En regardant "Le Jeune Ahmed", on a le sentiment que vous êtes revenus à vos fondamentaux, à "Rosetta".
Jean-Pierre Dardenne. On s’est fort intéressés au corps d’Ahmed, comme au corps de Rosetta. Le corps et la religion sont très liés. La pureté et l’impureté, toucher ou ne pas toucher, c’est l’angle à travers lequel on a pris le radicalisme islamiste. S’habiller avec des longues manches, se laver, les gestes de la prière. On s’est centrés sur ce garçon. On l’a vu comme quelqu’un qui était fermé aux autres à cause de la séduction de son imam, de son cousin mort en Syrie. Comment l’ouvrir ? C’était la même question que pour Rosetta. On a fait cinq, six scénarios pour essayer de l’ouvrir. Et on n’a pas trouvé. Pour mesurer la profondeur de la possession religieuse du garçon, il fallait l’emmener jusqu’à cette sensation : qu’est-ce que c’est mourir, avoir peur, avoir mal.
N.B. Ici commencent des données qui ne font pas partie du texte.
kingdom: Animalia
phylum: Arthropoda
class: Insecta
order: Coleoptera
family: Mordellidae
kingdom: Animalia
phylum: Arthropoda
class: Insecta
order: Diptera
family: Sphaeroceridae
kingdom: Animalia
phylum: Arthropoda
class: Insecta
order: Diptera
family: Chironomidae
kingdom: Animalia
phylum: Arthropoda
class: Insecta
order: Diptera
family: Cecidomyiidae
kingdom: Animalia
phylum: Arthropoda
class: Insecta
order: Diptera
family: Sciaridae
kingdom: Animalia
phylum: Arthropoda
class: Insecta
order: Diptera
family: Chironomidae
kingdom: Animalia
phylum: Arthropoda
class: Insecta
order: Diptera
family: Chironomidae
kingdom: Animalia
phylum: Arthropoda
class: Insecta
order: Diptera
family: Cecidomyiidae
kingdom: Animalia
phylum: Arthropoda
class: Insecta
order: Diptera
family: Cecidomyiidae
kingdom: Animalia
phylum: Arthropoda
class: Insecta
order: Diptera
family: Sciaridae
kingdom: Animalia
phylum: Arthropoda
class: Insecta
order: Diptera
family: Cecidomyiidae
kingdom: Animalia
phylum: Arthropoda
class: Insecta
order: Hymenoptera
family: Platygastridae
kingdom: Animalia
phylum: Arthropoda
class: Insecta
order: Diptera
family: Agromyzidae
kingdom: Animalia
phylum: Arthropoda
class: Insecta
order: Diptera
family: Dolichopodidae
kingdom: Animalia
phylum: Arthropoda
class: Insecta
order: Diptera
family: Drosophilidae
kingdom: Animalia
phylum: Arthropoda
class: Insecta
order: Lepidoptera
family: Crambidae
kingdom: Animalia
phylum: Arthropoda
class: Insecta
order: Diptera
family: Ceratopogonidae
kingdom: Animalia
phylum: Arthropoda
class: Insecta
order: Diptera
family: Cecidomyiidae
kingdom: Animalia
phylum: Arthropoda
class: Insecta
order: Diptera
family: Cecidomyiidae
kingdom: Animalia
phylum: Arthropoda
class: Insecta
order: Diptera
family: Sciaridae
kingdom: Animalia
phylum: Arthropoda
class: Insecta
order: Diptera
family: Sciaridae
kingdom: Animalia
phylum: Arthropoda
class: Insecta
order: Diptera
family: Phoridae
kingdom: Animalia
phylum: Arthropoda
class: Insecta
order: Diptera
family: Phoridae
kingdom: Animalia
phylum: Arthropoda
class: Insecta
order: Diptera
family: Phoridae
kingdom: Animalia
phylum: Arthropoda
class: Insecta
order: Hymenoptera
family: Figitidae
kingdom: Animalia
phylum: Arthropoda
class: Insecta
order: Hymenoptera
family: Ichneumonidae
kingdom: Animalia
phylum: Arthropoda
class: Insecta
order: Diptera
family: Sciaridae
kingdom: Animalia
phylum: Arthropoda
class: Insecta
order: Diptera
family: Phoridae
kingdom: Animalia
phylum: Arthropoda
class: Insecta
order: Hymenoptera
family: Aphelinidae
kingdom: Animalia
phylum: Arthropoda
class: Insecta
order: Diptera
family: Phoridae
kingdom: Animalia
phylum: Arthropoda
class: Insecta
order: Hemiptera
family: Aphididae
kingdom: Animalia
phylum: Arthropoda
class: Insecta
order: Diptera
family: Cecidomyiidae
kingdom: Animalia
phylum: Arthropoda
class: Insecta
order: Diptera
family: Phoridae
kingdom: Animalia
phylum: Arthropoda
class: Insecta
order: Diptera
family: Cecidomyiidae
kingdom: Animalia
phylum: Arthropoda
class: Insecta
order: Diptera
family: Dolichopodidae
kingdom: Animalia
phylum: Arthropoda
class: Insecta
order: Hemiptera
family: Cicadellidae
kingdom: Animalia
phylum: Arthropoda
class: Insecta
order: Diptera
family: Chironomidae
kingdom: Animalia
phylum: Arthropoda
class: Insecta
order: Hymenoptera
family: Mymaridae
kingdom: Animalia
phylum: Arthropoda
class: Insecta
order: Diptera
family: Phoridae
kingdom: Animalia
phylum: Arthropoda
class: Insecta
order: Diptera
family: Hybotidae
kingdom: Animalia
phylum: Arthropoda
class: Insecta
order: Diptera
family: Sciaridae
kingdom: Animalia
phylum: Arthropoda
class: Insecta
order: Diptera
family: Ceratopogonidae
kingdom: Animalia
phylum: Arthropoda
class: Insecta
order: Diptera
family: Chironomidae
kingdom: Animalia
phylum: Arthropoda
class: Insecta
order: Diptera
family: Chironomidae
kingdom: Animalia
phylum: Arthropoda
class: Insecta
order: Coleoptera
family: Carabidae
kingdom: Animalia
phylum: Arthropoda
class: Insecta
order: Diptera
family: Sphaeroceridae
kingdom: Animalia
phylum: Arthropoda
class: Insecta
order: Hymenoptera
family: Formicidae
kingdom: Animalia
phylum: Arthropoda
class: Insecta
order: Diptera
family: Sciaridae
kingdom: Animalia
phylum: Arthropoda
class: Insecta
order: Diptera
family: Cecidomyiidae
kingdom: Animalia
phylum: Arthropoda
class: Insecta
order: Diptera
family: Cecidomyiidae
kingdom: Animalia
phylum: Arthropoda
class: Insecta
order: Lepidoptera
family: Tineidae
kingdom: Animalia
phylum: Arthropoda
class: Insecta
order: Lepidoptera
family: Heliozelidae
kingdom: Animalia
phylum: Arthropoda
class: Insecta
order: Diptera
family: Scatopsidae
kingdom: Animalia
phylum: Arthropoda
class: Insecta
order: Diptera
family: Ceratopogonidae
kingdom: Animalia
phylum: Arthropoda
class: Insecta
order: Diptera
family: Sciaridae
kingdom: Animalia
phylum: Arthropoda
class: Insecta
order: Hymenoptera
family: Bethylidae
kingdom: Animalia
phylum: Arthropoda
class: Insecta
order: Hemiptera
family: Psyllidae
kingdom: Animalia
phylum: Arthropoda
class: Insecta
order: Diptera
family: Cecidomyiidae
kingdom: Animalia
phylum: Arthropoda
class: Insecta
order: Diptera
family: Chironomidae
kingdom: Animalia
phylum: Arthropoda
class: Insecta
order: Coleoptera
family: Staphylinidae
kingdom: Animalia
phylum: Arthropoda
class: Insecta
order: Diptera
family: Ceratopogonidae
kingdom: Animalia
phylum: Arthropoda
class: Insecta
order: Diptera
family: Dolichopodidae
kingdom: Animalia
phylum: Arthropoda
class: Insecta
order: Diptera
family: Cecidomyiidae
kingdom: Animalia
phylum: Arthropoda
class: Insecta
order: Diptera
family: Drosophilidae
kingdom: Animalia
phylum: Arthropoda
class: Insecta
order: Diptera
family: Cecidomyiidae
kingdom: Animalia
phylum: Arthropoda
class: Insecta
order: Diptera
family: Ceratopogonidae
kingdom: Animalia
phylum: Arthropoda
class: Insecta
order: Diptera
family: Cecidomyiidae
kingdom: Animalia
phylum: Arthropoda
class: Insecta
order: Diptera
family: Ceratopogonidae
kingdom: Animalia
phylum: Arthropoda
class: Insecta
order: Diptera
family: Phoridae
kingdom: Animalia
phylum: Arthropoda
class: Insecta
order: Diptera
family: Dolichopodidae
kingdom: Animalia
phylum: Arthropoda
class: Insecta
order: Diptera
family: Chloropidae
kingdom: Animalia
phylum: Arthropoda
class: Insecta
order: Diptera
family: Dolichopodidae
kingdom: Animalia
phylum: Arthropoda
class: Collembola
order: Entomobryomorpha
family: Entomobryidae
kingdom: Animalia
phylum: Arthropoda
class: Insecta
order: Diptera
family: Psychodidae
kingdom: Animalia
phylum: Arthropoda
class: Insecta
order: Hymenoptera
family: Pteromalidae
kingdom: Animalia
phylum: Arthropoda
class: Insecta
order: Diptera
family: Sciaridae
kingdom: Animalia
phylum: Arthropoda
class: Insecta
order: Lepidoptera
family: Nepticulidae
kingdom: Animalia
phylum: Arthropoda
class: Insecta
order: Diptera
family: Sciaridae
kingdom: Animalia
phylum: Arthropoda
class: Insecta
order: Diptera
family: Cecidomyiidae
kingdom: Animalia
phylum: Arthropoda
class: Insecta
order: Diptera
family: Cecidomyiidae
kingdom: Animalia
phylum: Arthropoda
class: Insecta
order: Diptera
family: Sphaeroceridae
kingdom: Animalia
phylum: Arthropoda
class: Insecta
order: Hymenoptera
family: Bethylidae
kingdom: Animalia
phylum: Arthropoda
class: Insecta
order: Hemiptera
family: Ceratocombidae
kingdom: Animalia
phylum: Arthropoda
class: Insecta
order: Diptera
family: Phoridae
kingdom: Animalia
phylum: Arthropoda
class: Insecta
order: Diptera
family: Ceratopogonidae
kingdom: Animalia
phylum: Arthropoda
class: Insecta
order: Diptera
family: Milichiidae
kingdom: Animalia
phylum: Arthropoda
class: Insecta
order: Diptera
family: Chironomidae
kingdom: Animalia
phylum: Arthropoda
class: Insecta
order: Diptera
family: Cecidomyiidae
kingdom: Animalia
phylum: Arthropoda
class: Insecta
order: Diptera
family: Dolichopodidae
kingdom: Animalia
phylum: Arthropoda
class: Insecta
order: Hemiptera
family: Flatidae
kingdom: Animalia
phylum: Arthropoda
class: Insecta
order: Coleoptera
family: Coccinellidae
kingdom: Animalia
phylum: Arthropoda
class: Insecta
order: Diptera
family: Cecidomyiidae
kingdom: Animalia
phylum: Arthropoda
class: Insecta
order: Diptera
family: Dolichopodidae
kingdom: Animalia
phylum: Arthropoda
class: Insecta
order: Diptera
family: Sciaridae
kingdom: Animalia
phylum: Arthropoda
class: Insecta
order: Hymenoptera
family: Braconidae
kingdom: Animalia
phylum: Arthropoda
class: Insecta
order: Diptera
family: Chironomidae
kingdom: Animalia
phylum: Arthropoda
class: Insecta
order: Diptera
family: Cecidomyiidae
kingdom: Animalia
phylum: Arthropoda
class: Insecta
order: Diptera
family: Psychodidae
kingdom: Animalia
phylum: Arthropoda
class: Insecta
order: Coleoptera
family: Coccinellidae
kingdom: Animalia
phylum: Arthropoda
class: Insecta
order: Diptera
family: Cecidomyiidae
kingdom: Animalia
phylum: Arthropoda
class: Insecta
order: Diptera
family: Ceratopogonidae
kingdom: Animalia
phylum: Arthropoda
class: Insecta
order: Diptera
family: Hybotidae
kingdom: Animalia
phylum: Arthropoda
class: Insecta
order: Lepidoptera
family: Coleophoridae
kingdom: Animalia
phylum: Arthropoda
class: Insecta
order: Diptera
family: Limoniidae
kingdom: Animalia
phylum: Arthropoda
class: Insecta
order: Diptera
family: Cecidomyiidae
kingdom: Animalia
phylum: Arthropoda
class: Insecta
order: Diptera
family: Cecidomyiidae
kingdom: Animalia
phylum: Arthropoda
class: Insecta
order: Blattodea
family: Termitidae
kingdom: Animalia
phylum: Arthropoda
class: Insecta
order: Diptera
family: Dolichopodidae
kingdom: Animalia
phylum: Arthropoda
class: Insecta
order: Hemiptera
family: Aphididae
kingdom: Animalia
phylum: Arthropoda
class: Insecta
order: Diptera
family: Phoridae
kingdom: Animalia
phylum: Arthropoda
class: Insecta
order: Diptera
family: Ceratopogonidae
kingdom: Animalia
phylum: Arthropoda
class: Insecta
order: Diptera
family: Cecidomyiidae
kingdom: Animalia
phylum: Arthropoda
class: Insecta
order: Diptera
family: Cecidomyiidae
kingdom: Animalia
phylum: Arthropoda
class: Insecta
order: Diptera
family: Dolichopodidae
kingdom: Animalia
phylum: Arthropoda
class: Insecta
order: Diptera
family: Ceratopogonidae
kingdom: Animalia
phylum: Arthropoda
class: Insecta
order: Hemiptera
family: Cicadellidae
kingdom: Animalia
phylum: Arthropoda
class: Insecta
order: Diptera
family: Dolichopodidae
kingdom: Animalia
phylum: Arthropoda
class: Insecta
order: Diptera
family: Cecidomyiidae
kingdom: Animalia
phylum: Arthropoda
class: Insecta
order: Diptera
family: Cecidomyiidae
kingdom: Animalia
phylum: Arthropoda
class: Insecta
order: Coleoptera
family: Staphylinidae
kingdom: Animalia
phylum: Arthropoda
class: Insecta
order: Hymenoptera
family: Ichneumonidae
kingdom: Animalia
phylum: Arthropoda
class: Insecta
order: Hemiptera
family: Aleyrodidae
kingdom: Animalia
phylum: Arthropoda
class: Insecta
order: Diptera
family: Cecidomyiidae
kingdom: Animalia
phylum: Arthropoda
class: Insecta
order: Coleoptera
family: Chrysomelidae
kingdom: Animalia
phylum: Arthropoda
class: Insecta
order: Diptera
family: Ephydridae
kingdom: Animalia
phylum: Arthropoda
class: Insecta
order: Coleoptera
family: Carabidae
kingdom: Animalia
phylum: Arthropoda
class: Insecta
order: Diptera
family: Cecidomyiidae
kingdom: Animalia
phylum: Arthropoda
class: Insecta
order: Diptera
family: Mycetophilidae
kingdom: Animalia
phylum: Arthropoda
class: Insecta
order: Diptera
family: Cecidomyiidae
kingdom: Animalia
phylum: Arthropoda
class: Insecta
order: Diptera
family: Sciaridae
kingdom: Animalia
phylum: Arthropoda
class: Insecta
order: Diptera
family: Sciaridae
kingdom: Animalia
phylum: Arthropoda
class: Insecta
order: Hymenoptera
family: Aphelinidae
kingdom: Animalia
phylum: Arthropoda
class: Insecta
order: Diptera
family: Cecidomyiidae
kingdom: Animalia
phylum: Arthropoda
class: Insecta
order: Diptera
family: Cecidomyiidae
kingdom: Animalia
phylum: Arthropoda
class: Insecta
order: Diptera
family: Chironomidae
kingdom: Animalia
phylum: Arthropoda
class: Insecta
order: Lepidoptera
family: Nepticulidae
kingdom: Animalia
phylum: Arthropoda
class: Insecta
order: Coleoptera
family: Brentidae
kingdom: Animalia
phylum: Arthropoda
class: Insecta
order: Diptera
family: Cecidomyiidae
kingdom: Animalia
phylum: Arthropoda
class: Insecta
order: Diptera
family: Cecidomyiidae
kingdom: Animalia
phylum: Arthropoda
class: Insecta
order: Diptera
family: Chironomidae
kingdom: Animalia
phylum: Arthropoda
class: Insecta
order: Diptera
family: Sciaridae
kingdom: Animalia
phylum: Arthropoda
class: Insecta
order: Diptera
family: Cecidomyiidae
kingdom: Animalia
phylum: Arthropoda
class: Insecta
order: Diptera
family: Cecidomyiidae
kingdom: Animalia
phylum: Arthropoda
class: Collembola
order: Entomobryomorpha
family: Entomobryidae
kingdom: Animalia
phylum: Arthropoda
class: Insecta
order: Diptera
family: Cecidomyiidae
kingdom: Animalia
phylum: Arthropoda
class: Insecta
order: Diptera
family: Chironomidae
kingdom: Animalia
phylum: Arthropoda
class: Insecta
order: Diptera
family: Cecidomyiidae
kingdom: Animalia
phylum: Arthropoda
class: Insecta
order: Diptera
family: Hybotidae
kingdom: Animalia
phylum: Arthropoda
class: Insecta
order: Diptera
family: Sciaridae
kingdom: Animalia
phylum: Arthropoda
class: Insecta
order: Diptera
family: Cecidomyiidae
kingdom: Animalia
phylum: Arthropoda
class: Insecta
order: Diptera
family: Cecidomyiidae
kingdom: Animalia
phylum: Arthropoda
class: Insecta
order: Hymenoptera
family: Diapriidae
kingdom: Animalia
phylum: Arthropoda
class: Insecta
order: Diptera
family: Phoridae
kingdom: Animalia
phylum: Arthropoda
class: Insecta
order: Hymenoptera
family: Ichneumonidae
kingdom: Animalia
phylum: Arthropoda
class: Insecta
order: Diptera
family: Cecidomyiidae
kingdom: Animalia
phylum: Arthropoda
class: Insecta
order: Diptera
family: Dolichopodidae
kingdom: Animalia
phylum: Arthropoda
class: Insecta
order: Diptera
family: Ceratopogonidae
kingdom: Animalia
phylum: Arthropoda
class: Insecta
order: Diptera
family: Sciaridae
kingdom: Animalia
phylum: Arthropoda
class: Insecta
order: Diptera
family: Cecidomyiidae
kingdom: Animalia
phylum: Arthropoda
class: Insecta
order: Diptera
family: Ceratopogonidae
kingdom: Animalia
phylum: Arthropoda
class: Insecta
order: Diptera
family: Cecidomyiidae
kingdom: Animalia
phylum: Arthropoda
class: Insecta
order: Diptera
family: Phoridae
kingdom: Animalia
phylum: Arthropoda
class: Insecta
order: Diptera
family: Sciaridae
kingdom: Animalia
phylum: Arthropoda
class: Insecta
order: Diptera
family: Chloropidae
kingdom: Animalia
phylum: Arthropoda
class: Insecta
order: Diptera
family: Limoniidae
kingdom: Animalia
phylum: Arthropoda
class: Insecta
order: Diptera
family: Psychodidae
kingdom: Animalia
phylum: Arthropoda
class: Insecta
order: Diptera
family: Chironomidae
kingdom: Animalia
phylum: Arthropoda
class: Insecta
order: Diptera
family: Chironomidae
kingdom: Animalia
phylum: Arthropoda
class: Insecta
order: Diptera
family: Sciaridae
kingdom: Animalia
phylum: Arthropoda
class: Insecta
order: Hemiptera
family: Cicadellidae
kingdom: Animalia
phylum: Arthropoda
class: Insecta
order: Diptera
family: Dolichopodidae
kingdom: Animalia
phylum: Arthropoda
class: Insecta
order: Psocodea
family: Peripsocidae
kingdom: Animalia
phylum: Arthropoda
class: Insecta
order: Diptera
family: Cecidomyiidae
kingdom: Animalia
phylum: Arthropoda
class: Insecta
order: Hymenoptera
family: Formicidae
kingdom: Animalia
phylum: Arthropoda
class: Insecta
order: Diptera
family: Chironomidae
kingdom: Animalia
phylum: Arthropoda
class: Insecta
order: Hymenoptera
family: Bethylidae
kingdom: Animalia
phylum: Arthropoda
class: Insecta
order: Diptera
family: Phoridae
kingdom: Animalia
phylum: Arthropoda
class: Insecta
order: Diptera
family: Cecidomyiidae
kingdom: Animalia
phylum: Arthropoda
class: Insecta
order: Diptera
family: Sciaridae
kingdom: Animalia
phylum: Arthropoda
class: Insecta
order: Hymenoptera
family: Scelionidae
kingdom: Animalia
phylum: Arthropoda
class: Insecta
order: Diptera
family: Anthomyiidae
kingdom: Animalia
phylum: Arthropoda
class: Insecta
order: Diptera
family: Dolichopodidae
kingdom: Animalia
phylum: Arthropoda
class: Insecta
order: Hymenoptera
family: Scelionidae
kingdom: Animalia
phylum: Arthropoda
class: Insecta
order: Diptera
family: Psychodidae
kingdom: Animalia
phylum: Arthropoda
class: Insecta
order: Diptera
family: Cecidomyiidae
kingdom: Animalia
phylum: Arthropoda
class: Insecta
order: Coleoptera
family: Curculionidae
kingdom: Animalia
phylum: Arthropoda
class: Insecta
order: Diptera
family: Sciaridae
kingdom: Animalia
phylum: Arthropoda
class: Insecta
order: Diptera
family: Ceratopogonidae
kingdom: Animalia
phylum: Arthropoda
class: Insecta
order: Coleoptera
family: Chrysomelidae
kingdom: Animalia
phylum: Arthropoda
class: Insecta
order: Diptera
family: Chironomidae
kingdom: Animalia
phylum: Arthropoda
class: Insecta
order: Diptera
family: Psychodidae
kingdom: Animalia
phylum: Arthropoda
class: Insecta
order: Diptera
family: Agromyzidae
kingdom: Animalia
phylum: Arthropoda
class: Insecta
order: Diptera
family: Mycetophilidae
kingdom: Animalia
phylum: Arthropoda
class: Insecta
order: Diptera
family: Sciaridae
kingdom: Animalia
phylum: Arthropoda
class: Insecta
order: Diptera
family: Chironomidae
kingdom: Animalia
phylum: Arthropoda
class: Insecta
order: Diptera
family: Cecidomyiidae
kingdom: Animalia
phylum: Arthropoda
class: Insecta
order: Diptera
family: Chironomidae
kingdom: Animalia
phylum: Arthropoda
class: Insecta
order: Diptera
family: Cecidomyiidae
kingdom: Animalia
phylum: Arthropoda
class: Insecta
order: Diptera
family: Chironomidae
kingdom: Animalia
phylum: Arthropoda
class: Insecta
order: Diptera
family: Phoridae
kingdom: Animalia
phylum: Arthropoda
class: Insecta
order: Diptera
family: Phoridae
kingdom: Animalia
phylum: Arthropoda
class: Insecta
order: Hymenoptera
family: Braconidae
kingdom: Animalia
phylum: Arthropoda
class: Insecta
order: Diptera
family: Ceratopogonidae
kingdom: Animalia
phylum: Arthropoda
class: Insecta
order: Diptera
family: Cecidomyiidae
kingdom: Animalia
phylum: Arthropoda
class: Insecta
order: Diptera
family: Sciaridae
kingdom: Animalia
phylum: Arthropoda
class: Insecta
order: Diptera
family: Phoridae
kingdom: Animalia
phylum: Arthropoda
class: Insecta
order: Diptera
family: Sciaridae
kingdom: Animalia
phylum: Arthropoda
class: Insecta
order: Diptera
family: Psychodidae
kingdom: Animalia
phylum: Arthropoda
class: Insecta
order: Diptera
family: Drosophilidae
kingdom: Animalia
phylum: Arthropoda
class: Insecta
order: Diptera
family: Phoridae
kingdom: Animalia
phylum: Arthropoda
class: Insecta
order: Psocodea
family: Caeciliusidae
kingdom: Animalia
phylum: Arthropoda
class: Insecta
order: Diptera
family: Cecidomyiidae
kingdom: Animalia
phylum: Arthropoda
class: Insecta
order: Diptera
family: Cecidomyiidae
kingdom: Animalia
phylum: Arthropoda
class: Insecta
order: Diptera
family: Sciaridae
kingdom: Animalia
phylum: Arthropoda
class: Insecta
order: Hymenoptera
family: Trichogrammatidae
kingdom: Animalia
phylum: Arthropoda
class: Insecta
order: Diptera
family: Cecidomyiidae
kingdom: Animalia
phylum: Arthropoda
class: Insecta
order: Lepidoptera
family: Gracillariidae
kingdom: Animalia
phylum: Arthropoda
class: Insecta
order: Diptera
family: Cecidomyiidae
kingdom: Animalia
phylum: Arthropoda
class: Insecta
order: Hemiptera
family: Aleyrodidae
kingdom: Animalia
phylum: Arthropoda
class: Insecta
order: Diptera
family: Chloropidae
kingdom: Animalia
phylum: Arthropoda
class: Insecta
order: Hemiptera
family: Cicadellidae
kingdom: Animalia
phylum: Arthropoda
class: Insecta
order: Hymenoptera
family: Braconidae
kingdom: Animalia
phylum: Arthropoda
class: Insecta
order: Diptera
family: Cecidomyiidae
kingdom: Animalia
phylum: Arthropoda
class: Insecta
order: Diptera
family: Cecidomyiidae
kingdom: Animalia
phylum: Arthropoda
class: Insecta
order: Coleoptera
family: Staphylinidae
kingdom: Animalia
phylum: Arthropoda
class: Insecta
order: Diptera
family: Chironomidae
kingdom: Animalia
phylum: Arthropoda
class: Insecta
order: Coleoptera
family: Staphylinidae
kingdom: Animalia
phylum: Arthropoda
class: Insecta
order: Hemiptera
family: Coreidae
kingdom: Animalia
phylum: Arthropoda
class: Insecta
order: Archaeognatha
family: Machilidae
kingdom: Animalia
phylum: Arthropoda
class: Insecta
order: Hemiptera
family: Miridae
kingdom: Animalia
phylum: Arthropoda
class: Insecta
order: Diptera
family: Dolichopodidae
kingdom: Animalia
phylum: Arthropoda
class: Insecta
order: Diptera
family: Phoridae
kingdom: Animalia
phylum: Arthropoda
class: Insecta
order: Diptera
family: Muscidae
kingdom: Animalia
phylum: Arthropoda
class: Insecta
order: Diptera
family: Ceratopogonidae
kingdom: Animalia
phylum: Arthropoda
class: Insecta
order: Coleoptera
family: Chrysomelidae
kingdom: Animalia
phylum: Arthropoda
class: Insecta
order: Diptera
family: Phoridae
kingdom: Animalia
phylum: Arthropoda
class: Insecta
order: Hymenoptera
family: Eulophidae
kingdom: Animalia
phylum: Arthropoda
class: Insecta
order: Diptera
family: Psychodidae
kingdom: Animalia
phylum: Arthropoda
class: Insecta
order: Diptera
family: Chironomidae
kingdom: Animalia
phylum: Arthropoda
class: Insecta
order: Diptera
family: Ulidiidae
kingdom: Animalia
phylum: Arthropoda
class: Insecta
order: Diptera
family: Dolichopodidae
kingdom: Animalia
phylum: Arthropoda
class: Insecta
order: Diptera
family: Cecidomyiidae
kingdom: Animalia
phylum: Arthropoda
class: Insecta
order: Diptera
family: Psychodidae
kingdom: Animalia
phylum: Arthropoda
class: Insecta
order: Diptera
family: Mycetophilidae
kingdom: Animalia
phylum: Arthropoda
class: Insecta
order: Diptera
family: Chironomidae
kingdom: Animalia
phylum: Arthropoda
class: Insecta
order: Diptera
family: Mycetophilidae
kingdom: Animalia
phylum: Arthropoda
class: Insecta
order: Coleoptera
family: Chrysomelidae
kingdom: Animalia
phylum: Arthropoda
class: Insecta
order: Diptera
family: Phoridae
Ce n’est pas une piqûre de moustique, la mort.
Il y a 20 ans, vous parliez de Rosetta comme d’une guerrière. Ahmed est lui aussi un guerrier, un combattant de la foi.
JPD. Oui, c’est un guerrier béni qui veut éliminer ceux qui ne sont pas purs. Par trois fois, il part au combat. Et son idéologie lui permet de mentir. Chez Rosetta, il y a le front, elle vient se battre en ville. Les frontières ne sont pas les mêmes, l’absolutisme d’Ahmed fait qu’il a édifié autour de lui une série de frontières pour se protéger de l’impureté. Comme les rites de purification.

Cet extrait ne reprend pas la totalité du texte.